### Material for this exercise
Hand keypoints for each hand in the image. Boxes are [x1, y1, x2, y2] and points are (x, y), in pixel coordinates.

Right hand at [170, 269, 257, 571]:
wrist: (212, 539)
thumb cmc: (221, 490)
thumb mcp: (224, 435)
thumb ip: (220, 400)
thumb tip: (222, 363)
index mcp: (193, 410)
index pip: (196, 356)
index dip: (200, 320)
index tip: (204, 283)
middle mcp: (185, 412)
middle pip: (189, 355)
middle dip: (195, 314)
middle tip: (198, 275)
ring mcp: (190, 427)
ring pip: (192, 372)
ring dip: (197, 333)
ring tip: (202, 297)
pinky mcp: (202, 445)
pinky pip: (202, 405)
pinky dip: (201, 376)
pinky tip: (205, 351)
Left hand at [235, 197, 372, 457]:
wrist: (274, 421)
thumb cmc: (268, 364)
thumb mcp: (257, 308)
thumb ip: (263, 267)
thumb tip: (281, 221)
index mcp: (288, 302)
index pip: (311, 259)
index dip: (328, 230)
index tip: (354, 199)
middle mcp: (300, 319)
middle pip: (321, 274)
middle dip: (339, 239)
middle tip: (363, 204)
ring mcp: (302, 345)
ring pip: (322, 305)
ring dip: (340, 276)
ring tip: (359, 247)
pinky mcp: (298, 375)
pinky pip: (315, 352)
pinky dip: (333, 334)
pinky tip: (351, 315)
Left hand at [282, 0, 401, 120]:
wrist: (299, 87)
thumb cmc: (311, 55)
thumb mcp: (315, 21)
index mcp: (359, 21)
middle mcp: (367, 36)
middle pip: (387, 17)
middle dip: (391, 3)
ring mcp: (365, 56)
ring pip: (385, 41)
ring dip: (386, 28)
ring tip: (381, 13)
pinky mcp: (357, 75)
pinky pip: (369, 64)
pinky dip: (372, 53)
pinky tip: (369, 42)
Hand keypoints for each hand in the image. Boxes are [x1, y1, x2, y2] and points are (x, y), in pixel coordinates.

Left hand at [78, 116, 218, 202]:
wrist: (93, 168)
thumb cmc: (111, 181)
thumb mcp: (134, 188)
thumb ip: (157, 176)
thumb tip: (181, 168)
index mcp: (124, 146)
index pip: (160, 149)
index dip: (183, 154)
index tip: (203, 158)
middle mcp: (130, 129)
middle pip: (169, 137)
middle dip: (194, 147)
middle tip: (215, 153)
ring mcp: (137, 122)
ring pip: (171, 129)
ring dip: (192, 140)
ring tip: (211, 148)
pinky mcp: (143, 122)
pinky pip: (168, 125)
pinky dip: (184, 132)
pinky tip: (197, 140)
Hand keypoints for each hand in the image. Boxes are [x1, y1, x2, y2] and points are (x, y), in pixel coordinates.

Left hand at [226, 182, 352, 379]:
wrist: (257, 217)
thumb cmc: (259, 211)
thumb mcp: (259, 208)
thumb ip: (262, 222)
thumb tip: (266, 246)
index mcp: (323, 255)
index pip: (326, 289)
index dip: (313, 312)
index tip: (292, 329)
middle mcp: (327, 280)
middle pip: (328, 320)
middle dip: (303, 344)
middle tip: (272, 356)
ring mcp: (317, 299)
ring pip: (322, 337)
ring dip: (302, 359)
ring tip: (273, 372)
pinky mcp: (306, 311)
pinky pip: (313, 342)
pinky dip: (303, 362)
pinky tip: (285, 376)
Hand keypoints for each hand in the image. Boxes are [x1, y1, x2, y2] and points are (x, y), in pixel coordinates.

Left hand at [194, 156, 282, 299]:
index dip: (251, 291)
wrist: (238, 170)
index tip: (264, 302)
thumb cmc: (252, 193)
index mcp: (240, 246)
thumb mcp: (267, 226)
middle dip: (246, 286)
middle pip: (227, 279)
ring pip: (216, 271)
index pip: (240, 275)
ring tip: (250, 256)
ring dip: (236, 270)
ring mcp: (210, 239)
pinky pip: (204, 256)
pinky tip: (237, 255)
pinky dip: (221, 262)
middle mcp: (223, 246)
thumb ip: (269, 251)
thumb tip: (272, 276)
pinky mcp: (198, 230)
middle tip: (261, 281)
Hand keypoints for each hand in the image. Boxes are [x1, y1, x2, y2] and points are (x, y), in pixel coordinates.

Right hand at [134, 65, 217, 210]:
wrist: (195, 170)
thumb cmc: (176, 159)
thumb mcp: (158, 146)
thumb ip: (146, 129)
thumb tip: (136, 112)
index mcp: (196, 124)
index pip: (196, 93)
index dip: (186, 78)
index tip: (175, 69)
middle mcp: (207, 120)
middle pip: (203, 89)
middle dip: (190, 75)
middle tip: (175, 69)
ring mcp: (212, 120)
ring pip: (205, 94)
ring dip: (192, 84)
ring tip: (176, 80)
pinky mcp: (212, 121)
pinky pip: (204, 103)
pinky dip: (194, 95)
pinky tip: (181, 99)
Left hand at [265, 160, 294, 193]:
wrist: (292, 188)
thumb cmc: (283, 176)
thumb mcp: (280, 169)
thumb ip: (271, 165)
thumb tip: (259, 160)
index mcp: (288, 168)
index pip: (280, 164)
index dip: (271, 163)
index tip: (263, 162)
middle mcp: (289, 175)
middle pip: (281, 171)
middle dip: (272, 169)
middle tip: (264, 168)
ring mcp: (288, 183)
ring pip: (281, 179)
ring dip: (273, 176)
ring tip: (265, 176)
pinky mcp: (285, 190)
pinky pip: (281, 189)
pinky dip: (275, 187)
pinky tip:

### Work instructions
The entries above should be repeated exactly, every one of them.

### Solution
Hand keypoints for each hand in the image. Boxes are [x1, y1, x2, y2] and points are (x, y), in pixel coordinates.

Right hand at [170, 269, 257, 571]:
wrist: (212, 539)
thumb cmc: (221, 490)
thumb mcp: (224, 435)
thumb ip: (220, 400)
thumb tip: (222, 363)
index mcp: (193, 410)
index pip: (196, 356)
index dip: (200, 320)
index tip: (204, 283)
middle mcp: (185, 412)
middle pip: (189, 355)
middle dip: (195, 314)
middle tip: (198, 275)
ring mcp: (190, 427)
ring pip: (192, 372)
ring dip: (197, 333)
ring tip: (202, 297)
pinky mcp: (202, 445)
pinky pip: (202, 405)
pinky dip: (201, 376)
pinky tip: (205, 351)
Left hand at [235, 197, 372, 457]:
wrist: (274, 421)
thumb cmc: (268, 364)
thumb mcp: (257, 308)
thumb ip: (263, 267)
thumb tip: (281, 221)
index mcp: (288, 302)
index pip: (311, 259)
index dip: (328, 230)
index tip: (354, 199)
middle mcp: (300, 319)
middle pip: (321, 274)
middle dip: (339, 239)
middle tip: (363, 204)
ring mcp: (302, 345)
ring pip: (322, 305)
ring dip: (340, 276)
ring tip: (359, 247)
pinky mcp: (298, 375)
pinky pip: (315, 352)
pinky dip: (333, 334)
pinky tip: (351, 315)
Left hand at [282, 0, 401, 120]:
wrist: (299, 87)
thumb cmc: (311, 55)
thumb mcp: (315, 21)
index mcp: (359, 21)
middle mcp: (367, 36)
middle pip: (387, 17)
middle dip: (391, 3)
ring mcp: (365, 56)
ring pip: (385, 41)
ring dip: (386, 28)
ring tip: (381, 13)
pinky mcp: (357, 75)
pinky pip: (369, 64)
pinky dip: (372, 53)
pinky tip: (369, 42)
Hand keypoints for each hand in the image. Boxes are [x1, y1, x2, y2] and points are (x, y), in pixel coordinates.

Left hand at [78, 116, 218, 202]:
wrist: (93, 168)
thumb cmc: (111, 181)
thumb mcp: (134, 188)
thumb ip: (157, 176)
thumb tip: (181, 168)
index mcp: (124, 146)
index pip: (160, 149)
index dip: (183, 154)
index tip: (203, 158)
middle mcp: (130, 129)
middle pip: (169, 137)
middle dip: (194, 147)
middle tip: (215, 153)
ring mcp: (137, 122)
ring pip: (171, 129)
ring dip: (192, 140)
ring tip: (211, 148)
pinky mcp: (143, 122)
pinky pip: (168, 125)
pinky dip: (184, 132)
pinky tip: (197, 140)
Hand keypoints for each hand in the image. Boxes are [x1, y1, x2, y2] and points are (x, y), in pixel coordinates.

Left hand at [226, 182, 352, 379]:
wrist: (257, 217)
thumb cmc: (259, 211)
thumb mcp: (259, 208)
thumb ip: (262, 222)
thumb tip: (266, 246)
index mcp: (323, 255)
index pip: (326, 289)
index dip: (313, 312)
index tip: (292, 329)
middle mcp: (327, 280)
middle pip: (328, 320)
middle dip: (303, 344)
middle tip: (272, 356)
ring mcp: (317, 299)
ring pip: (322, 337)
ring dip: (302, 359)
ring tip: (273, 372)
pinky mcp: (306, 311)
pinky pip: (313, 342)
pinky dip: (303, 362)
pinky tip: (285, 376)
Hand keypoints for each hand in the image. Boxes are [x1, y1, x2, y2] and points are (x, y), in pixel coordinates.

Left hand at [194, 156, 282, 299]:
index dip: (251, 291)
wrist: (238, 170)
index tip: (264, 302)
thumb cmc: (252, 193)
index mcp: (240, 246)
thumb mcp: (267, 226)
middle dip: (246, 286)
middle pip: (227, 279)
ring pip: (216, 271)
index pip: (240, 275)
ring tip: (250, 256)
ring dip: (236, 270)
ring mcp: (210, 239)
pinky pip: (204, 256)
pinky tip: (237, 255)
pinky dip: (221, 262)
middle mcp: (223, 246)
thumb ip: (269, 251)
thumb tip: (272, 276)
pinky mcp: (198, 230)
middle tip: (261, 281)
Hand keypoints for each hand in the image. Boxes are [x1, y1, x2, y2] and points are (x, y), in pixel coordinates.

Right hand at [134, 65, 217, 210]:
wrist: (195, 170)
thumb cmc: (176, 159)
thumb mcp: (158, 146)
thumb ip: (146, 129)
thumb tip: (136, 112)
index mcp: (196, 124)
index pip: (196, 93)
index dip: (186, 78)
index tip: (175, 69)
middle mcp: (207, 120)
middle pip: (203, 89)
middle dip: (190, 75)
middle tip: (175, 69)
ring mcp: (212, 120)
ring pip: (205, 94)
ring dip: (192, 84)
ring tip: (176, 80)
pinky mcp: (212, 121)
pinky pip: (204, 103)
pinky dip: (194, 95)
pinky tip: (181, 99)
Left hand at [265, 160, 294, 193]:
wrist: (292, 188)
thumb cmc: (283, 176)
thumb mcp: (280, 169)
thumb ip: (271, 165)
thumb tip: (259, 160)
index mcp: (288, 168)
index pip: (280, 164)
index dip: (271, 163)
index tip: (263, 162)
middle mcp: (289, 175)
middle pip: (281, 171)
middle dip: (272, 169)
middle tip: (264, 168)
ring mcp: (288, 183)
ring pip: (281, 179)
ring dip: (273, 176)
ring tip: (265, 176)
pinky mcp: (285, 190)
pinky pip: (281, 189)
pinky dip: (275, 187)
pinky tip:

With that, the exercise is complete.